+++ Data supplied

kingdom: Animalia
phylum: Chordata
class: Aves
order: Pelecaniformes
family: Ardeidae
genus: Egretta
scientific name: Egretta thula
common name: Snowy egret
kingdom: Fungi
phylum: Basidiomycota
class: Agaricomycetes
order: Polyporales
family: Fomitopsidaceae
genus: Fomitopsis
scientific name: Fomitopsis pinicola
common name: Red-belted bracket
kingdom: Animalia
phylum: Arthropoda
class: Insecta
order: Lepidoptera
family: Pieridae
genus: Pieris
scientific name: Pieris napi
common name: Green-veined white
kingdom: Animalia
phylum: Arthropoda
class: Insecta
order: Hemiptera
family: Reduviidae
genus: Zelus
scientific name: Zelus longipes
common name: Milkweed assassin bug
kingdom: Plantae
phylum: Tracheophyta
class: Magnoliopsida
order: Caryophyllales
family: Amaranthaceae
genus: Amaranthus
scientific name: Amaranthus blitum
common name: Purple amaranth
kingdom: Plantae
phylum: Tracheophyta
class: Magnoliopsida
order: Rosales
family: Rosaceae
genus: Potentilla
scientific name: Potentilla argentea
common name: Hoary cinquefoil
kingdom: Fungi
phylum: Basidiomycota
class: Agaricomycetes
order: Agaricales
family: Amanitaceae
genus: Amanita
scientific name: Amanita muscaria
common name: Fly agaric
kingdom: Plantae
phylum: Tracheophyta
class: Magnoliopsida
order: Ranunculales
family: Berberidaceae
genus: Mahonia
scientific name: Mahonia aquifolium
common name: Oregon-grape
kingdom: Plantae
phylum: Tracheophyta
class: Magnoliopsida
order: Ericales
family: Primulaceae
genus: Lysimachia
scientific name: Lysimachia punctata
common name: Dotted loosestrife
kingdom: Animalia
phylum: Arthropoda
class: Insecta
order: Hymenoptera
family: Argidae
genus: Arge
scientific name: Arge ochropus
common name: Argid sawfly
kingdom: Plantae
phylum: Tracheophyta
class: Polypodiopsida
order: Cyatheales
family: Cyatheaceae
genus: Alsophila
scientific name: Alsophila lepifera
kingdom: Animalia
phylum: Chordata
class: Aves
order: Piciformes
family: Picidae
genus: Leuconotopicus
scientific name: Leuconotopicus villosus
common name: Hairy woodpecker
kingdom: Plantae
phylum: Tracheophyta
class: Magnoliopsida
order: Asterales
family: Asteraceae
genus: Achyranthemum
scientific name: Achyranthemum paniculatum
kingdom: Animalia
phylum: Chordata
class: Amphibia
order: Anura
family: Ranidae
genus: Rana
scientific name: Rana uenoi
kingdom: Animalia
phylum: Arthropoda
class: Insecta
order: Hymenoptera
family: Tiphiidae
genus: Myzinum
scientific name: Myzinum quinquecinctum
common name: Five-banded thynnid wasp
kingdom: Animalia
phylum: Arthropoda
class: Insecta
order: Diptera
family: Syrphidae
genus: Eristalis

++++++

■ Short problem
Turn every line of the listing above into a Markdown table with two columns, "Row" and "Entry", giving each line a row number and leaving out blank lines.

■ Completed exercise
| Row | Entry |
|---|---|
| 1 | kingdom: Animalia |
| 2 | phylum: Chordata |
| 3 | class: Aves |
| 4 | order: Pelecaniformes |
| 5 | family: Ardeidae |
| 6 | genus: Egretta |
| 7 | scientific name: Egretta thula |
| 8 | common name: Snowy egret |
| 9 | kingdom: Fungi |
| 10 | phylum: Basidiomycota |
| 11 | class: Agaricomycetes |
| 12 | order: Polyporales |
| 13 | family: Fomitopsidaceae |
| 14 | genus: Fomitopsis |
| 15 | scientific name: Fomitopsis pinicola |
| 16 | common name: Red-belted bracket |
| 17 | kingdom: Animalia |
| 18 | phylum: Arthropoda |
| 19 | class: Insecta |
| 20 | order: Lepidoptera |
| 21 | family: Pieridae |
| 22 | genus: Pieris |
| 23 | scientific name: Pieris napi |
| 24 | common name: Green-veined white |
| 25 | kingdom: Animalia |
| 26 | phylum: Arthropoda |
| 27 | class: Insecta |
| 28 | order: Hemiptera |
| 29 | family: Reduviidae |
| 30 | genus: Zelus |
| 31 | scientific name: Zelus longipes |
| 32 | common name: Milkweed assassin bug |
| 33 | kingdom: Plantae |
| 34 | phylum: Tracheophyta |
| 35 | class: Magnoliopsida |
| 36 | order: Caryophyllales |
| 37 | family: Amaranthaceae |
| 38 | genus: Amaranthus |
| 39 | scientific name: Amaranthus blitum |
| 40 | common name: Purple amaranth |
| 41 | kingdom: Plantae |
| 42 | phylum: Tracheophyta |
| 43 | class: Magnoliopsida |
| 44 | order: Rosales |
| 45 | family: Rosaceae |
| 46 | genus: Potentilla |
| 47 | scientific name: Potentilla argentea |
| 48 | common name: Hoary cinquefoil |
| 49 | kingdom: Fungi |
| 50 | phylum: Basidiomycota |
| 51 | class: Agaricomycetes |
| 52 | order: Agaricales |
| 53 | family: Amanitaceae |
| 54 | genus: Amanita |
| 55 | scientific name: Amanita muscaria |
| 56 | common name: Fly agaric |
| 57 | kingdom: Plantae |
| 58 | phylum: Tracheophyta |
| 59 | class: Magnoliopsida |
| 60 | order: Ranunculales |
| 61 | family: Berberidaceae |
| 62 | genus: Mahonia |
| 63 | scientific name: Mahonia aquifolium |
| 64 | common name: Oregon-grape |
| 65 | kingdom: Plantae |
| 66 | phylum: Tracheophyta |
| 67 | class: Magnoliopsida |
| 68 | order: Ericales |
| 69 | family: Primulaceae |
| 70 | genus: Lysimachia |
| 71 | scientific name: Lysimachia punctata |
| 72 | common name: Dotted loosestrife |
| 73 | kingdom: Animalia |
| 74 | phylum: Arthropoda |
| 75 | class: Insecta |
| 76 | order: Hymenoptera |
| 77 | family: Argidae |
| 78 | genus: Arge |
| 79 | scientific name: Arge ochropus |
| 80 | common name: Argid sawfly |
| 81 | kingdom: Plantae |
| 82 | phylum: Tracheophyta |
| 83 | class: Polypodiopsida |
| 84 | order: Cyatheales |
| 85 | family: Cyatheaceae |
| 86 | genus: Alsophila |
| 87 | scientific name: Alsophila lepifera |
| 88 | kingdom: Animalia |
| 89 | phylum: Chordata |
| 90 | class: Aves |
| 91 | order: Piciformes |
| 92 | family: Picidae |
| 93 | genus: Leuconotopicus |
| 94 | scientific name: Leuconotopicus villosus |
| 95 | common name: Hairy woodpecker |
| 96 | kingdom: Plantae |
| 97 | phylum: Tracheophyta |
| 98 | class: Magnoliopsida |
| 99 | order: Asterales |
| 100 | family: Asteraceae |
| 101 | genus: Achyranthemum |
| 102 | scientific name: Achyranthemum paniculatum |
| 103 | kingdom: Animalia |
| 104 | phylum: Chordata |
| 105 | class: Amphibia |
| 106 | order: Anura |
| 107 | family: Ranidae |
| 108 | genus: Rana |
| 109 | scientific name: Rana uenoi |
| 110 | kingdom: Animalia |
| 111 | phylum: Arthropoda |
| 112 | class: Insecta |
| 113 | order: Hymenoptera |
| 114 | family: Tiphiidae |
| 115 | genus: Myzinum |
| 116 | scientific name: Myzinum quinquecinctum |
| 117 | common name: Five-banded thynnid wasp |
| 118 | kingdom: Animalia |
| 119 | phylum: Arthropoda |
| 120 | class: Insecta |
| 121 | order: Diptera |
| 122 | family: Syrphidae |
| 123 | genus: Eristalis |